_Dataset excerpts:_
————————
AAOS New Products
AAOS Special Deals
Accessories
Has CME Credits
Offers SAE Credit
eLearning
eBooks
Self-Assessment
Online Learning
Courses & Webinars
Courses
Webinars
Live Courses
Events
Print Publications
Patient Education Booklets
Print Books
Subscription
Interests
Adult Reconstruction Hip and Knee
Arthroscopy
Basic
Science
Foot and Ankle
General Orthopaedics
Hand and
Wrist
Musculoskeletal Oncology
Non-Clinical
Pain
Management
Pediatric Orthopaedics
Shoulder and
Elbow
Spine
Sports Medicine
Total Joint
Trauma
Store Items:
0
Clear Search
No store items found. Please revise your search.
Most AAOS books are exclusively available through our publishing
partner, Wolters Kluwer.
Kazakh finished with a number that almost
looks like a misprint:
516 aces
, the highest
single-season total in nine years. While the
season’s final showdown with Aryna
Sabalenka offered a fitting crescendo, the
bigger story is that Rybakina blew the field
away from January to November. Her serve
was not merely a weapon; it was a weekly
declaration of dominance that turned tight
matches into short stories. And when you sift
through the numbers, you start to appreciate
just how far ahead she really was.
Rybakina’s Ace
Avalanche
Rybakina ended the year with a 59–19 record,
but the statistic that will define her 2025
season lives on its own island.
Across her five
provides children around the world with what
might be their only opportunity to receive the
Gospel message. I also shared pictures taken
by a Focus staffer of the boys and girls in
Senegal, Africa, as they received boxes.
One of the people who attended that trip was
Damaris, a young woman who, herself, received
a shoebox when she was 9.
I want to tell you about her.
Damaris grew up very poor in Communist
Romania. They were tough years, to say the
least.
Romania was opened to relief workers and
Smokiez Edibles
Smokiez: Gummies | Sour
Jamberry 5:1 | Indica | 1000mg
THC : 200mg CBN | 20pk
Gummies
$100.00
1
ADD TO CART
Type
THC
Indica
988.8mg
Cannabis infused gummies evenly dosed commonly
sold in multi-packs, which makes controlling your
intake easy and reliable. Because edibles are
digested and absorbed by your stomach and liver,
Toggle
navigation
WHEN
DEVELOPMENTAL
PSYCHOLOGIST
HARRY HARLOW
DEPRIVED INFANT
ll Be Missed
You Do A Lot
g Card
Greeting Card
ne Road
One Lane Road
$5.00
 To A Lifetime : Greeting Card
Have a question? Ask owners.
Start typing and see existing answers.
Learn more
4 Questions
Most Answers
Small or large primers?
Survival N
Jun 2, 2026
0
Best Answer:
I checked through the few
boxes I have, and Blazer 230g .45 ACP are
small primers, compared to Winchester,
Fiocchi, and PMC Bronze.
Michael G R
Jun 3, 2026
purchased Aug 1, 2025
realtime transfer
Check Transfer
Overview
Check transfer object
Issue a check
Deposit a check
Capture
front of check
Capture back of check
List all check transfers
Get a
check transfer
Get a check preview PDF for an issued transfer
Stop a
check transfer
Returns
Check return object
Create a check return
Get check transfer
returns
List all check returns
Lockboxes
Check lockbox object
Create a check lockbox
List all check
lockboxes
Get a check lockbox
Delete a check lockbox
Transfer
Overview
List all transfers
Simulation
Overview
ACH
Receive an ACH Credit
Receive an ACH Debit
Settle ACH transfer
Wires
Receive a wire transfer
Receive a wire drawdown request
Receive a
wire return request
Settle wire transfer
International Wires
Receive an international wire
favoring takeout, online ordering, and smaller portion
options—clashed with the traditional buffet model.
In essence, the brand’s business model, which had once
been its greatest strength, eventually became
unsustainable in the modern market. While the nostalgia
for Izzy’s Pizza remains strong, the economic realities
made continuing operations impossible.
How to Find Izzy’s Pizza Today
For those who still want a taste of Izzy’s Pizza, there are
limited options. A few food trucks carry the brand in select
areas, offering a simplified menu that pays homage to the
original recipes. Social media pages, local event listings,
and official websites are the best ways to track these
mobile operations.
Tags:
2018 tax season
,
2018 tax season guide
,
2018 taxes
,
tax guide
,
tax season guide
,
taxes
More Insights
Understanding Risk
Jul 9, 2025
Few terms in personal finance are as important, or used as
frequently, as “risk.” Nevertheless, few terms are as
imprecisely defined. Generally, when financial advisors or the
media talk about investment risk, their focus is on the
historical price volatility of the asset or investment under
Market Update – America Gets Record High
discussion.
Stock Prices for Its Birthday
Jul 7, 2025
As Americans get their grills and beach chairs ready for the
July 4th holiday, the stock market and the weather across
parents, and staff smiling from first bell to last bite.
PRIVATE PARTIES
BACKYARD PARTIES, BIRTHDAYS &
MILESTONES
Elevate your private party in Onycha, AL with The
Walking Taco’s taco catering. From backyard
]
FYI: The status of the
————————
_What is being asked:_ Output the whole listing exactly, leaving nothing out.

_Completed exercise:_
AAOS New Products
AAOS Special Deals
Accessories
Has CME Credits
Offers SAE Credit
eLearning
eBooks
Self-Assessment
Online Learning
Courses & Webinars
Courses
Webinars
Live Courses
Events
Print Publications
Patient Education Booklets
Print Books
Subscription
Interests
Adult Reconstruction Hip and Knee
Arthroscopy
Basic
Science
Foot and Ankle
General Orthopaedics
Hand and
Wrist
Musculoskeletal Oncology
Non-Clinical
Pain
Management
Pediatric Orthopaedics
Shoulder and
Elbow
Spine
Sports Medicine
Total Joint
Trauma
Store Items:
0
Clear Search
No store items found. Please revise your search.
Most AAOS books are exclusively available through our publishing
partner, Wolters Kluwer.
Kazakh finished with a number that almost
looks like a misprint:
516 aces
, the highest
single-season total in nine years. While the
season’s final showdown with Aryna
Sabalenka offered a fitting crescendo, the
bigger story is that Rybakina blew the field
away from January to November. Her serve
was not merely a weapon; it was a weekly
declaration of dominance that turned tight
matches into short stories. And when you sift
through the numbers, you start to appreciate
just how far ahead she really was.
Rybakina’s Ace
Avalanche
Rybakina ended the year with a 59–19 record,
but the statistic that will define her 2025
season lives on its own island.
Across her five
provides children around the world with what
might be their only opportunity to receive the
Gospel message. I also shared pictures taken
by a Focus staffer of the boys and girls in
Senegal, Africa, as they received boxes.
One of the people who attended that trip was
Damaris, a young woman who, herself, received
a shoebox when she was 9.
I want to tell you about her.
Damaris grew up very poor in Communist
Romania. They were tough years, to say the
least.
Romania was opened to relief workers and
Smokiez Edibles
Smokiez: Gummies | Sour
Jamberry 5:1 | Indica | 1000mg
THC : 200mg CBN | 20pk
Gummies
$100.00
1
ADD TO CART
Type
THC
Indica
988.8mg
Cannabis infused gummies evenly dosed commonly
sold in multi-packs, which makes controlling your
intake easy and reliable. Because edibles are
digested and absorbed by your stomach and liver,
Toggle
navigation
WHEN
DEVELOPMENTAL
PSYCHOLOGIST
HARRY HARLOW
DEPRIVED INFANT
ll Be Missed
You Do A Lot
g Card
Greeting Card
ne Road
One Lane Road
$5.00
 To A Lifetime : Greeting Card
Have a question? Ask owners.
Start typing and see existing answers.
Learn more
4 Questions
Most Answers
Small or large primers?
Survival N
Jun 2, 2026
0
Best Answer:
I checked through the few
boxes I have, and Blazer 230g .45 ACP are
small primers, compared to Winchester,
Fiocchi, and PMC Bronze.
Michael G R
Jun 3, 2026
purchased Aug 1, 2025
realtime transfer
Check Transfer
Overview
Check transfer object
Issue a check
Deposit a check
Capture
front of check
Capture back of check
List all check transfers
Get a
check transfer
Get a check preview PDF for an issued transfer
Stop a
check transfer
Returns
Check return object
Create a check return
Get check transfer
returns
List all check returns
Lockboxes
Check lockbox object
Create a check lockbox
List all check
lockboxes
Get a check lockbox
Delete a check lockbox
Transfer
Overview
List all transfers
Simulation
Overview
ACH
Receive an ACH Credit
Receive an ACH Debit
Settle ACH transfer
Wires
Receive a wire transfer
Receive a wire drawdown request
Receive a
wire return request
Settle wire transfer
International Wires
Receive an international wire
favoring takeout, online ordering, and smaller portion
options—clashed with the traditional buffet model.
In essence, the brand’s business model, which had once
been its greatest strength, eventually became
unsustainable in the modern market. While the nostalgia
for Izzy’s Pizza remains strong, the economic realities
made continuing operations impossible.
How to Find Izzy’s Pizza Today
For those who still want a taste of Izzy’s Pizza, there are
limited options. A few food trucks carry the brand in select
areas, offering a simplified menu that pays homage to the
original recipes. Social media pages, local event listings,
and official websites are the best ways to track these
mobile operations.
Tags:
2018 tax season
,
2018 tax season guide
,
2018 taxes
,
tax guide
,
tax season guide
,
taxes
More Insights
Understanding Risk
Jul 9, 2025
Few terms in personal finance are as important, or used as
frequently, as “risk.” Nevertheless, few terms are as
imprecisely defined. Generally, when financial advisors or the
media talk about investment risk, their focus is on the
historical price volatility of the asset or investment under
Market Update – America Gets Record High
discussion.
Stock Prices for Its Birthday
Jul 7, 2025
As Americans get their grills and beach chairs ready for the
July 4th holiday, the stock market and the weather across
parents, and staff smiling from first bell to last bite.
PRIVATE PARTIES
BACKYARD PARTIES, BIRTHDAYS &
MILESTONES
Elevate your private party in Onycha, AL with The
Walking Taco’s taco catering. From backyard
]
FYI: The status of the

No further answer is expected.